# WORK TO COMPLETE
Continue the bug report about the glab merge request auth error, picking up right after its last line.

# GIVEN TEXT
Auth error when creating merge request - insufficient_scope

Checklist

  • I'm using the latest version of the extension (Run glab --version)
    • Extension version: 1.29.4
  • Operating system and version: Debian GNU/Linux 10 (buster) in docker image rocketmakers/ci-build-node-az:4.0.1
  • Gitlab.com or self-managed instance? gitlab.com
  • GitLab version (if self-managed) GitLab version here (Use the version endpoint, like this: gitlab.my-company.com/api/v4/version)
  • I have performed glab auth status to check for authentication issues

Summary

I'm trying to create a merge request from a CI pipeline using a project access token for auth.

The access token has the Maintainer role and the following scopes:

  • api
  • read_api
  • read_repository
  • write_repository

When I try to create a merge request I'm told the access token has insufficient scope but the scopes reported are on the access token.

Steps to reproduce

(I wanted to recreate this on my dev laptop but I can't seem to log out of glab to use the token rather than my oauth login)

glab auth login --token ${GIT_ACCESS_TOKEN}
glab mr create --source-branch ${FROM} --target-branch ${TO} --title "${FROM} to ${TO}" --description "${DESCRIPTION}" --yes

What is the current bug behavior?

These are the logs from the job:

glab auth login --token [MASKED]
glab auth status
gitlab.com
  ✓ Logged in to gitlab.com as group_REDACTED_bot_REDACTED (/root/.config/glab-cli/config.yml)
  ✓ Git operations for gitlab.com configured to use ssh protocol.

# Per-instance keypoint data

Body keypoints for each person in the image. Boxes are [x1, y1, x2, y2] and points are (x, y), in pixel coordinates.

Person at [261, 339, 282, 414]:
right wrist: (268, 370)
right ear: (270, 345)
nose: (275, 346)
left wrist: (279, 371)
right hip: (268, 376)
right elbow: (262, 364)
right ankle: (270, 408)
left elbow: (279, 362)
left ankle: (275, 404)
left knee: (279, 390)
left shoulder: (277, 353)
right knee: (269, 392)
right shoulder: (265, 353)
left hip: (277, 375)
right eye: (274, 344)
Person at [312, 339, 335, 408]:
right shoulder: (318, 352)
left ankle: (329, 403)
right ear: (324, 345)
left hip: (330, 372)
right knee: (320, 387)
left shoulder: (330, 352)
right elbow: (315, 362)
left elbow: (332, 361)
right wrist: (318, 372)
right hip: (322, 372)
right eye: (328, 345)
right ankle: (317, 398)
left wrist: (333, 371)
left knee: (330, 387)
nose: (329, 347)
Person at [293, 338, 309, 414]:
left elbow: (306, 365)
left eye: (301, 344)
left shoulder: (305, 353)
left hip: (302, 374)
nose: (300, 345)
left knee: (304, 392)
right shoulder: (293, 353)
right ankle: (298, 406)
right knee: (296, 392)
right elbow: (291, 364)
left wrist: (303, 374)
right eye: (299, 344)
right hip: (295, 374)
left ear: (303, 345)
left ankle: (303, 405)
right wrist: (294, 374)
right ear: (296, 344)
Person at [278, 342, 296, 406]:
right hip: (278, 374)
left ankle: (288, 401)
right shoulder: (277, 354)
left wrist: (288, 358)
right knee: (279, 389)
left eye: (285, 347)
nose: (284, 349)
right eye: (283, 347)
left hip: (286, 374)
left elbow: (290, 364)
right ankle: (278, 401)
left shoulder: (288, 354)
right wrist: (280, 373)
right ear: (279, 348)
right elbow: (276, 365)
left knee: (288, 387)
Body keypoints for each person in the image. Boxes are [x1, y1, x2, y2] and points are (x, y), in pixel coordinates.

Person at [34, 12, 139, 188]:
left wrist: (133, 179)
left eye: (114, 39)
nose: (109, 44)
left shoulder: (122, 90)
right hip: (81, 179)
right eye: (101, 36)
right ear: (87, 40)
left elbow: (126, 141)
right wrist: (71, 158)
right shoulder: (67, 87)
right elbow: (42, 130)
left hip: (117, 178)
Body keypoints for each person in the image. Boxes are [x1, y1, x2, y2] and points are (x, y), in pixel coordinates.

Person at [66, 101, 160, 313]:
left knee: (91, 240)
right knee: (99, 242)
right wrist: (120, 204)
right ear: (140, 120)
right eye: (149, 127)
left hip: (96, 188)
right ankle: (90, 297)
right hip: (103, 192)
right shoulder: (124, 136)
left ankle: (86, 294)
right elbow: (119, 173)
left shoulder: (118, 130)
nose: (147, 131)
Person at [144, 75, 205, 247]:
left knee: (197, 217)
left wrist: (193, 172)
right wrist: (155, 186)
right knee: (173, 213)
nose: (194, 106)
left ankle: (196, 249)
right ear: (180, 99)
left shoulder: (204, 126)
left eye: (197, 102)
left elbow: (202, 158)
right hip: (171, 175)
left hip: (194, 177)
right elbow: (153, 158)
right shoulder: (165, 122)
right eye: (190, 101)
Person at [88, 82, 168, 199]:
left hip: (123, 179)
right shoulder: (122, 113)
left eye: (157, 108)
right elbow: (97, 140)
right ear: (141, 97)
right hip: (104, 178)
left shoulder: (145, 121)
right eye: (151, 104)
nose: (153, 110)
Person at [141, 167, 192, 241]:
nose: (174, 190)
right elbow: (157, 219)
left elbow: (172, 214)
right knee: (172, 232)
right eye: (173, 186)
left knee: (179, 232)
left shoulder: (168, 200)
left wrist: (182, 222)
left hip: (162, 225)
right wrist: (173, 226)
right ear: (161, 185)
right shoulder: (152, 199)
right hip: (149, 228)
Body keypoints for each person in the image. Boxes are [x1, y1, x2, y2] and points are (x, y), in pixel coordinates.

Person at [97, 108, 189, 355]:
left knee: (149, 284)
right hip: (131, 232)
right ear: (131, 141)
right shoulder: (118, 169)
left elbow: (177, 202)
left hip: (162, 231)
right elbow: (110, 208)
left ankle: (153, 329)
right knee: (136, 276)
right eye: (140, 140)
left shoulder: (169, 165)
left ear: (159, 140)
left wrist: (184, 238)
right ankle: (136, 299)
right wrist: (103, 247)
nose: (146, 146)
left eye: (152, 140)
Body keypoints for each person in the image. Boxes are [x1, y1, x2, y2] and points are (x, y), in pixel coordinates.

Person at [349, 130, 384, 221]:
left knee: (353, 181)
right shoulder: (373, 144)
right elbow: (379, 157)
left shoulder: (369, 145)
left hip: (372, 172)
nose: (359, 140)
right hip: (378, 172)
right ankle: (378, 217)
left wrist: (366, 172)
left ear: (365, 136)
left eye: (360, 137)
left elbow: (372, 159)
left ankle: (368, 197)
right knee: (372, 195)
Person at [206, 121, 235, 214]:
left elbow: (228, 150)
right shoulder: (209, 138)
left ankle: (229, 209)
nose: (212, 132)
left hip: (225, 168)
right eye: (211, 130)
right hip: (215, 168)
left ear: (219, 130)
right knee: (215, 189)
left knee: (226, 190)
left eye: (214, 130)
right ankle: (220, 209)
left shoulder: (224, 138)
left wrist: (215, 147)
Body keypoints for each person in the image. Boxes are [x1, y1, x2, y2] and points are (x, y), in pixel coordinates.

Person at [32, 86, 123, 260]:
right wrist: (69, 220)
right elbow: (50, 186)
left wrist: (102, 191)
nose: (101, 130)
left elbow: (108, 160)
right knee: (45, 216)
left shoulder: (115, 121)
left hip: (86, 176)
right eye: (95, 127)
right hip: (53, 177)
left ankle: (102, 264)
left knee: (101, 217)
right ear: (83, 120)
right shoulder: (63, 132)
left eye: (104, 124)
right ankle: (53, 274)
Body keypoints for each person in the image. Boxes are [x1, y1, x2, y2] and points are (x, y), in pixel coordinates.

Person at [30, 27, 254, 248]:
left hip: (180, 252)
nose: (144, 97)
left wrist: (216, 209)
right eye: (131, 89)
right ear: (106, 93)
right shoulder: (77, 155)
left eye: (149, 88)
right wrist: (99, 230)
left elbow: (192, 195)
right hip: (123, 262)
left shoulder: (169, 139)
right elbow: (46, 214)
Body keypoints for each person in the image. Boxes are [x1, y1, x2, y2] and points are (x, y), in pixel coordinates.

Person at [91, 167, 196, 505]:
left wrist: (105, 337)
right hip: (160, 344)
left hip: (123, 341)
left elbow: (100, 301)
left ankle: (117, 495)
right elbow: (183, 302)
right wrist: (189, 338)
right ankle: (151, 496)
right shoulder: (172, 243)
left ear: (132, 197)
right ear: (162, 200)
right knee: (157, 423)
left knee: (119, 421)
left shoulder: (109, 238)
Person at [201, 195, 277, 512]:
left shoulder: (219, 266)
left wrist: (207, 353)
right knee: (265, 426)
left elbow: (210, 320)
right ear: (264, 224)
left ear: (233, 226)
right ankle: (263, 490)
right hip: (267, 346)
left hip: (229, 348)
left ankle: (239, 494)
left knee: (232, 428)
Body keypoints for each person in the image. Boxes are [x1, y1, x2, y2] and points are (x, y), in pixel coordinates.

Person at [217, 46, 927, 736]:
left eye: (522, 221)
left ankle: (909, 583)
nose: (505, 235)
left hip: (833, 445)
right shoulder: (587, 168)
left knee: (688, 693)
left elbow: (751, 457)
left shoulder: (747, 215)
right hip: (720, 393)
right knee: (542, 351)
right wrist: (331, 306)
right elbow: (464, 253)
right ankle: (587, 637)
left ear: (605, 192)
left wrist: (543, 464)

# ANSWER TO THIS EXERCISE
  ✓ API calls for gitlab.com are made over https protocol
  ✓ REST API Endpoint: https://gitlab.com/api/v4/
  ✓ GraphQL Endpoint: https://gitlab.com/api/graphql/
  ✓ Token: **************************
glab mr create --source-branch main --target-branch develop --title "main to develop" --description "This should only contain a new version number and changelog" --yes
Creating merge request for main into develop in REDACTED
Failed to create merge request. Created recovery file: /root/.config/glab-cli/recover/REDACTED/mr.json
Run the command again with the '--recover' option to retry
POST https://gitlab.com/api/v4/projects/REDACTED/merge_requests: 403 {error: insufficient_scope}, {error_description: The request requires higher privileges than provided by the access token.}, {scope: api read_api}

What is the expected correct behavior?

glab mr create should succeed based on the access token.

Relevant logs and/or screenshots

See above.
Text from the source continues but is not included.